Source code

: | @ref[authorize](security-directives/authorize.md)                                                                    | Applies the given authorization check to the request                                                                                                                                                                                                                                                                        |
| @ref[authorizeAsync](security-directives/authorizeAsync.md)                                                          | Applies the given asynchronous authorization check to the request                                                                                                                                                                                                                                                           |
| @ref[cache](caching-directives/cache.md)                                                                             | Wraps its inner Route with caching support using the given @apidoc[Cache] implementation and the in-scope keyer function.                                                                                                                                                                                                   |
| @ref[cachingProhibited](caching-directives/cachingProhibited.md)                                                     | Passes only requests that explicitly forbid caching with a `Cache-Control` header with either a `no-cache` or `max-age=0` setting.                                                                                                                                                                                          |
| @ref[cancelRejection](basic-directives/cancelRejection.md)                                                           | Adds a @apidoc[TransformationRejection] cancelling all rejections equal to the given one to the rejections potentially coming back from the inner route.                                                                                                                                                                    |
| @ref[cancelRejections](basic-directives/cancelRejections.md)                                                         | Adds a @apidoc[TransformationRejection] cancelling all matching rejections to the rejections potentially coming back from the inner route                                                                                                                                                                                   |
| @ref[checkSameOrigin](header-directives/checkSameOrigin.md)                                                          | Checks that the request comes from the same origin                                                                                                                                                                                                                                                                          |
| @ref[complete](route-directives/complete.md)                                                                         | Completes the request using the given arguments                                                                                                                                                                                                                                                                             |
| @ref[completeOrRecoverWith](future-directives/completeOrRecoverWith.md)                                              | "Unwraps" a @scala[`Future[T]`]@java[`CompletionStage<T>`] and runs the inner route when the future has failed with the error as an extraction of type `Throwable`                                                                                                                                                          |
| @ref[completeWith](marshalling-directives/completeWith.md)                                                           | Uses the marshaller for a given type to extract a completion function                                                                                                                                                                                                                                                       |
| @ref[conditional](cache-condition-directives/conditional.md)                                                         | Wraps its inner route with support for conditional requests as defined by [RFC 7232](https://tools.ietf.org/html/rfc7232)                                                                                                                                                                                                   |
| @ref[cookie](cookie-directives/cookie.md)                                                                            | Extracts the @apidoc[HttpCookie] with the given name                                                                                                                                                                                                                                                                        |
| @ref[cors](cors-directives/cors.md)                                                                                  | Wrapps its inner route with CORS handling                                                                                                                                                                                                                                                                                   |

··········

Please reproduce, exactly as they appear above, the lines from the line containing "Passes only requests" up to and including the line containing "cancelling all rejections".

*EXERCISE RESPONSE*.
| @ref[cachingProhibited](caching-directives/cachingProhibited.md)                                                     | Passes only requests that explicitly forbid caching with a `Cache-Control` header with either a `no-cache` or `max-age=0` setting.                                                                                                                                                                                          |
| @ref[cancelRejection](basic-directives/cancelRejection.md)                                                           | Adds a @apidoc[TransformationRejection] cancelling all rejections equal to the given one to the rejections potentially coming back from the inner route.                                                                                                                                                                    |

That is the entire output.